RECORD EXTRACTS —
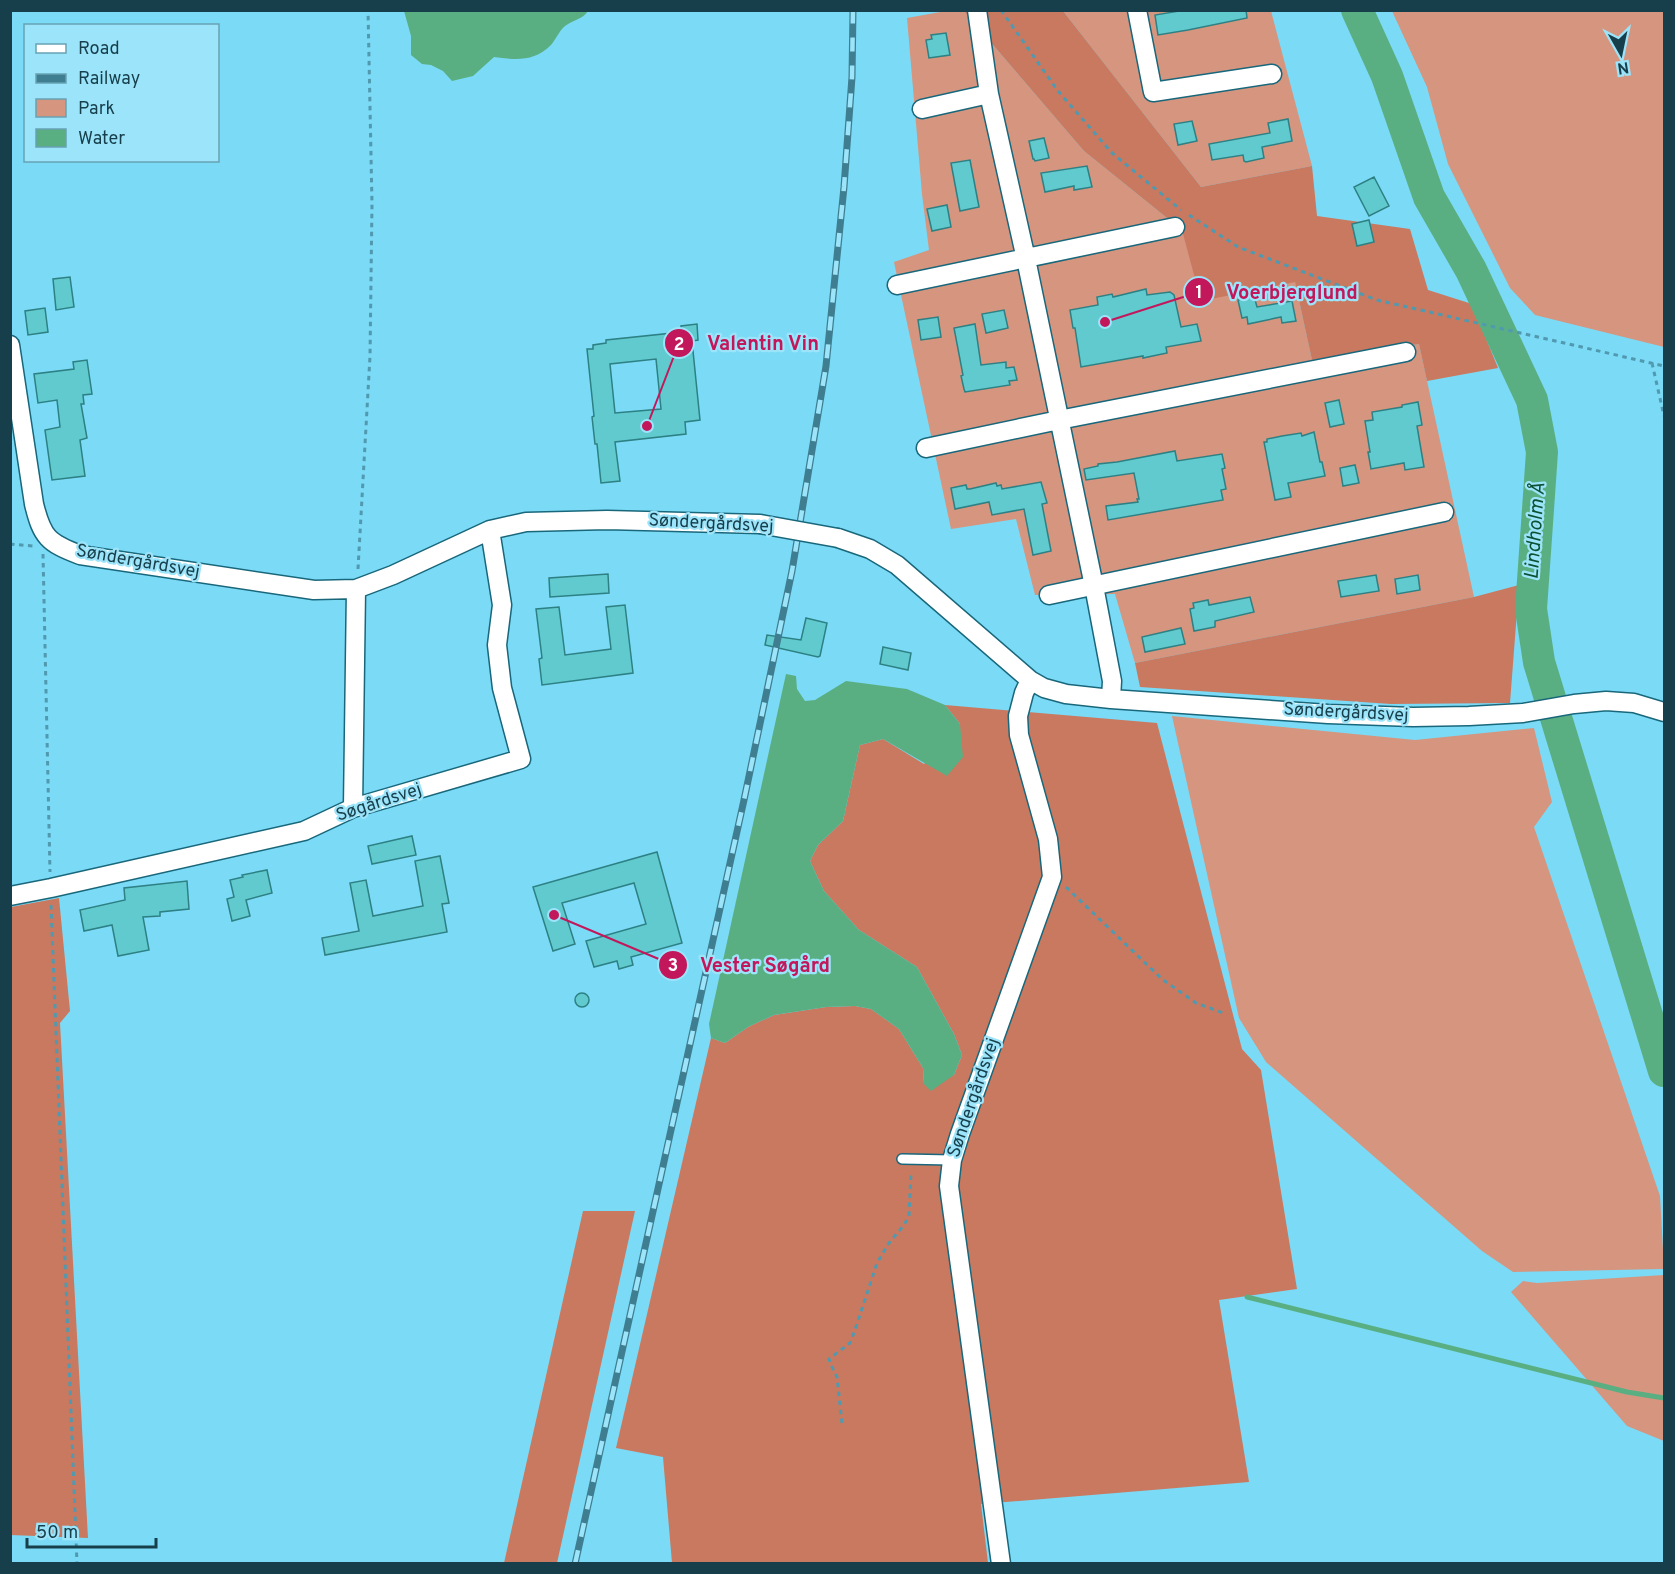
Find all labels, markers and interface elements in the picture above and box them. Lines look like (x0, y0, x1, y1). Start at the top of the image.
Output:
legend (24, 24, 219, 162)
north arrow (1591, 24, 1651, 84)
text: Road (78, 38, 120, 61)
text: N (1616, 56, 1630, 78)
text: Railway (78, 68, 140, 91)
text: Park (78, 98, 115, 121)
text: Water (78, 128, 125, 151)
callout: Voerbjerglund (1184, 273, 1370, 311)
text: Voerbjerglund (1226, 281, 1358, 307)
text: 1 (1195, 282, 1203, 305)
callout: Valentin Vin (664, 324, 831, 362)
text: Valentin Vin (707, 332, 819, 358)
text: 2 (673, 334, 685, 357)
water label: Lindholm Å (1519, 481, 1552, 580)
street label: Søndergårdsvej (648, 509, 774, 539)
street label: Søndergårdsvej (74, 540, 202, 584)
street label: Søndergårdsvej (1283, 698, 1409, 728)
street label: Søgårdsvej (333, 778, 425, 828)
callout: Vester Søgård (658, 946, 842, 984)
text: Vester Søgård (700, 954, 830, 980)
text: 3 (668, 955, 678, 978)
street label: Søndergårdsvej (943, 1035, 1005, 1161)
scale bar (27, 1511, 156, 1549)
text: 50 m (36, 1522, 78, 1545)

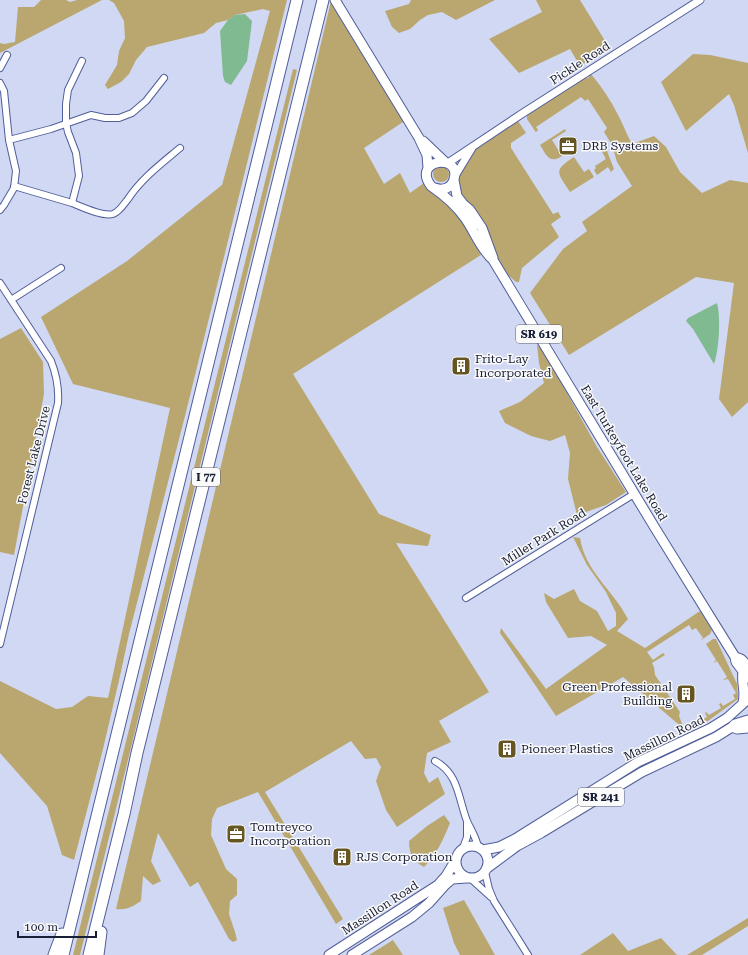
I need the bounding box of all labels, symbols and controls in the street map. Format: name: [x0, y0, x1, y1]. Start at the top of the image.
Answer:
street label: Pickle Road: [547, 38, 613, 88]
office icon: DRB Systems: [557, 135, 579, 157]
place label: DRB Systems: [582, 139, 659, 153]
road number: SR 619: [516, 325, 562, 343]
place label: Frito-Lay Incorporated: [475, 352, 552, 380]
building icon: Frito-Lay Incorporated: [450, 355, 472, 377]
street label: East Turkeyfoot Lake Road: [578, 383, 670, 524]
street label: Forest Lake Drive: [15, 404, 53, 506]
road number: I 77: [192, 468, 220, 486]
street label: Miller Park Road: [499, 505, 589, 568]
place label: Green Professional Building: [562, 680, 672, 708]
building icon: Green Professional Building: [675, 683, 697, 705]
street label: Massillon Road: [621, 712, 707, 764]
building icon: Pioneer Plastics: [496, 738, 518, 760]
place label: Pioneer Plastics: [521, 742, 614, 756]
road number: SR 241: [578, 788, 624, 806]
place label: Tomtreyco Incorporation: [250, 820, 331, 848]
office icon: Tomtreyco Incorporation: [225, 823, 247, 845]
building icon: RJS Corporation: [331, 846, 353, 868]
place label: RJS Corporation: [356, 850, 453, 864]
street label: Massillon Road: [339, 878, 421, 938]
scale bar: [18, 913, 96, 939]
text: 100 m: [24, 920, 58, 934]

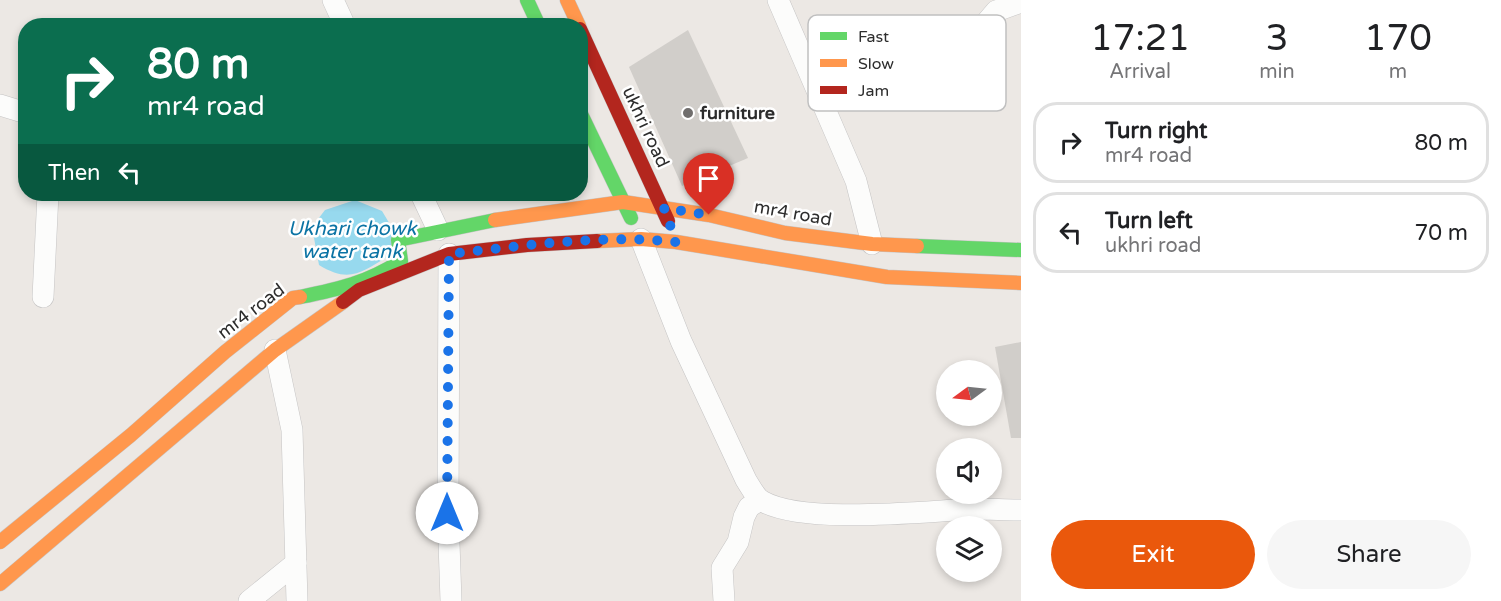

HOW TO COMPLETE THIS TASK —
Begin at the first line of the records. Print every line through the one containing "I need the bounding" exactly, but skip the pictures.

TASK SOLUTION —
Find all labels, markers and interface elements in the picture above and box them. Lines look like (x0, y0, x1, y1). Start at the top of the image.
Output:
legend (24, 24, 219, 162)
north arrow (1591, 24, 1651, 84)
text: Road (78, 38, 120, 61)
text: N (1616, 56, 1630, 78)
text: Railway (78, 68, 140, 91)
text: Park (78, 98, 115, 121)
text: Water (78, 128, 125, 151)
callout: Voerbjerglund (1184, 273, 1370, 311)
text: Voerbjerglund (1226, 281, 1358, 307)
text: 1 (1195, 282, 1203, 305)
callout: Valentin Vin (664, 324, 831, 362)
text: Valentin Vin (707, 332, 819, 358)
text: 2 (673, 334, 685, 357)
water label: Lindholm Å (1519, 481, 1552, 580)
street label: Søndergårdsvej (648, 509, 774, 539)
street label: Søndergårdsvej (74, 540, 202, 584)
street label: Søndergårdsvej (1283, 698, 1409, 728)
street label: Søgårdsvej (333, 778, 425, 828)
callout: Vester Søgård (658, 946, 842, 984)
text: Vester Søgård (700, 954, 830, 980)
text: 3 (668, 955, 678, 978)
street label: Søndergårdsvej (943, 1035, 1005, 1161)
scale bar (27, 1511, 156, 1549)
text: 50 m (36, 1522, 78, 1545)

I need the bounding box of all labels, symbols and controls in the street map. Format: name: [x0, y0, x1, y1]. Start at the top of the image.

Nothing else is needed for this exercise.